Bo Goldman, Screenwriter, in Completely Cuckoo
A fascinating behind-the-scenes look at the making of One Flew Over the Cuckoo’s Nest, tracing the truly Byzantine path from Ken Kesey’s international best-selling 1962 novel (written while he was working in the psychiatric ward of a California Veteran’s Hospital) to a 1963 Broadway play starring Kirk Douglas, to finally, the 1975 film that would sweep that year’s Academy Awards. Along the way intriguing details are revealed on the writing process (Kesey was initially hired, and then fired, as the screenwriter), casting (Gene Hackman and Marlon Brando were both offered (and turned down) the role of McMurphy), and production (the actors lived at the hospital for the 10 weeks of filming and were encouraged to stay in character at all times). Featuring insightful interviews with producers Michael Douglas and Saul Zaentz, director Miloš Forman, author Ken Kesey, screenwriter Bo Goldman, hospital superintendent Dr. Dean Brooks and many of the actors including Louise Fletcher, Danny DeVito, Christopher Lloyd and Vincent Schiavelli (alas, Jack’s a no-show).

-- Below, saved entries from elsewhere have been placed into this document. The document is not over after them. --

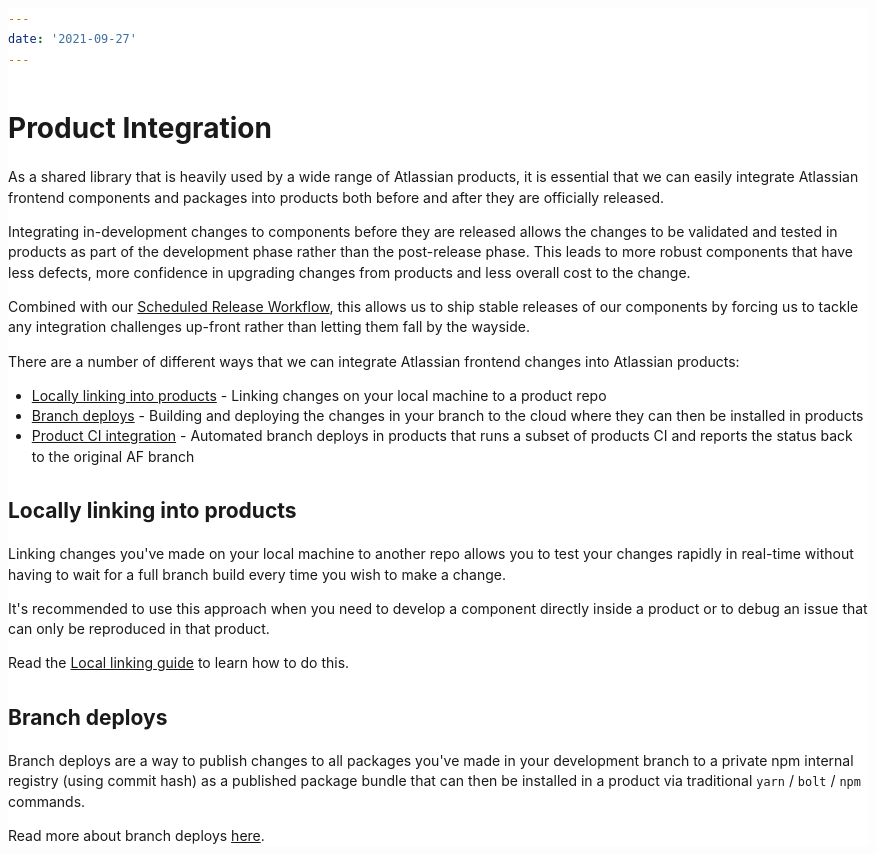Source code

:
 ```yaml
---
date: '2021-09-27'
---
```


# Product Integration

As a shared library that is heavily used by a wide range of Atlassian products, it is essential that we can easily integrate Atlassian frontend components and packages into products both before and after they are officially released.

Integrating in-development changes to components before they are released allows the changes to be validated and tested in products as part of the development phase rather than the post-release phase. This leads to more robust components that have less defects, more confidence in upgrading changes from products and less overall cost to the change.

Combined with our [Scheduled Release Workflow][release-workflow], this allows us to ship stable releases of our components by forcing us to tackle any integration challenges up-front rather than letting them fall by the wayside.

There are a number of different ways that we can integrate Atlassian frontend changes into Atlassian products:

- [Locally linking into products](#local-linking) - Linking changes on your local machine to a product repo
- [Branch deploys](#branch-deploys) - Building and deploying the changes in your branch to the cloud where they can then be installed in products
- [Product CI integration](#product-ci-integration) - Automated branch deploys in products that runs a subset of products CI and reports the status back to the original AF branch

<a id="local-linking"></a>

## Locally linking into products

Linking changes you've made on your local machine to another repo allows you to test your changes rapidly in real-time without having to wait for a full branch build every time you wish to make a change.

It's recommended to use this approach when you need to develop a component directly inside a product or to debug an issue that can only be reproduced in that product.

Read the [Local linking guide][linking-with-products] to learn how to do this.

<a id="branch-deploys"></a>

## Branch deploys

Branch deploys are a way to publish changes to all packages you've made in your development branch to a private npm internal registry (using commit hash) as a published package bundle that can then be installed in a product via traditional `yarn` / `bolt` / `npm` commands.

Read more about branch deploys [here][branch-deploys].


[branch-artefacts]: https://hello.atlassian.net/wiki/spaces/AF/blog/2020/11/09/937094442/Super+easy+branch+artefacts
[branch-deploys]: /cloud/framework/atlassian-frontend/development/build/01-branch-deploys
[continuous integration]: /cloud/framework/atlassian-frontend/development/08-continuous-integration/
[codemods]: /cloud/framework/atlassian-frontend/codemods/00-intro-to-codemods/
[confluence-troubleshoot]: https://hello.atlassian.net/wiki/spaces/AF/pages/1167964515/Troubleshoot+a+Confluence+build+in+Atlassian+Frontend
[integrator-package]: https://bitbucket.org/atlassian/atlassian-frontend/src/HEAD/packages/monorepo-tooling/branch-deploy-product-integrator
[jira-guide]: https://hello.atlassian.net/wiki/spaces/AF/blog/2020/11/22/948652325/How+to+automatically+test+and+view+your+Atlassian+Frontend+changes+in+Jira+Frontend
[jira-packages]: https://bitbucket.org/atlassian/atlassian-frontend/src/HEAD/packages/monorepo-tooling/branch-deploy-product-integrator/src/config.ts#lines-87
[linking-with-products]: /cloud/framework/atlassian-frontend/development/build/02-local-linking-with-products
[product-ci-integration-system]: /cloud/framework/atlassian-frontend/images/branch_integrator_flow_2.0.png
[product-ci-comment]: /cloud/framework/atlassian-frontend/images/product_ci_comment.png
[product-integrator]: https://bitbucket.org/atlassian/atlassian-frontend/src/HEAD/bitbucket-pipelines.yml#lines-501
[product-integration-2-0]: https://hello.atlassian.net/wiki/spaces/AFP/blog/2021/05/27/1167577128/Product+Integration+2.0
[product-status]: https://hello.atlassian.net/wiki/spaces/AFP/pages/908938554/Local+linking+with+product+repos
[release-workflow]: /cloud/framework/atlassian-frontend/getting-started/00-getting-started/#release-process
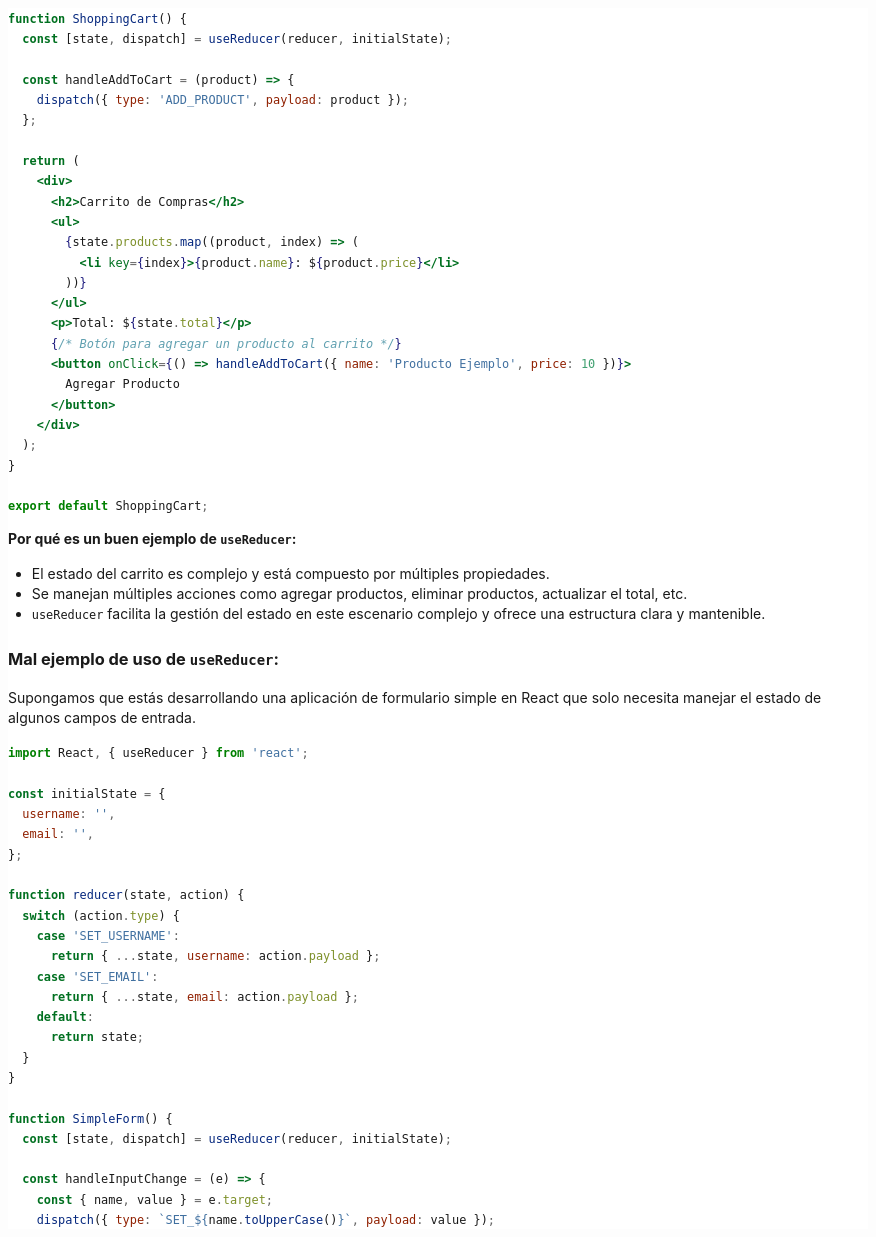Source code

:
 ```jsx
function ShoppingCart() {
  const [state, dispatch] = useReducer(reducer, initialState);

  const handleAddToCart = (product) => {
    dispatch({ type: 'ADD_PRODUCT', payload: product });
  };

  return (
    <div>
      <h2>Carrito de Compras</h2>
      <ul>
        {state.products.map((product, index) => (
          <li key={index}>{product.name}: ${product.price}</li>
        ))}
      </ul>
      <p>Total: ${state.total}</p>
      {/* Botón para agregar un producto al carrito */}
      <button onClick={() => handleAddToCart({ name: 'Producto Ejemplo', price: 10 })}>
        Agregar Producto
      </button>
    </div>
  );
}

export default ShoppingCart;
```

**Por qué es un buen ejemplo de `useReducer`:**

- El estado del carrito es complejo y está compuesto por múltiples propiedades.
- Se manejan múltiples acciones como agregar productos, eliminar productos, actualizar el total, etc.
- `useReducer` facilita la gestión del estado en este escenario complejo y ofrece una estructura clara y mantenible.

### Mal ejemplo de uso de `useReducer`:

Supongamos que estás desarrollando una aplicación de formulario simple en React que solo necesita manejar el estado de algunos campos de entrada.

```jsx
import React, { useReducer } from 'react';

const initialState = {
  username: '',
  email: '',
};

function reducer(state, action) {
  switch (action.type) {
    case 'SET_USERNAME':
      return { ...state, username: action.payload };
    case 'SET_EMAIL':
      return { ...state, email: action.payload };
    default:
      return state;
  }
}

function SimpleForm() {
  const [state, dispatch] = useReducer(reducer, initialState);

  const handleInputChange = (e) => {
    const { name, value } = e.target;
    dispatch({ type: `SET_${name.toUpperCase()}`, payload: value });
```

“Somebody who might have just walked in might have had a difficult time discerning who were the inmates and who were the actors. It was kind of a close call there once and a while.”
Christopher Lloyd, Actor, in Completely Cuckoo
Post-screening discussion with Dr. Bill MacEwan, Jonathan Morris, Tamar Hanstke and others TBC
Dr. Bill MacEwan graduated from UBC in medicine and completed his specialty training in psychiatry at UBC in 1987. Early in his career Bill worked at the now-closed Riverview Hospital, the province’s largest long-term care psychiatric facility; for the last 19 years, his clinical activities have included work in the Downtown Eastside of Vancouver. Academically, Dr. MacEwan is a Clinical Professor in the Department of Psychiatry at UBC, where his clinical and research interests have always focused on psychosis.
Jonathan Morris is the CEO of the Canadian Mental Health Association, BC Division. He has over twenty years’ experience in community-based mental health and addictions services, policy and advocacy. Previously, Jonathan worked for the Ministry of Mental Health and Addictions as Senior Director of Policy and Legislation, responsible for providing advice on a range of complex policy and legislative initiatives, while leading several transformational mental health and addictions programs.
Tamar Hanstke is an M.A. student in Cinema and Media Studies at the University of British Columbia. Her wide range of research interests includes the mental health representations in film and TV. Tamar has recently won the Film Studies Association of Canada’s student essay prize.
Moderated by Dr. Harry Karlinsky, Clinical Professor, Department of Psychiatry, University of British Columbia.
With many thanks to Paul Zaentz and The Saul Zaentz Company for their generous support of our event.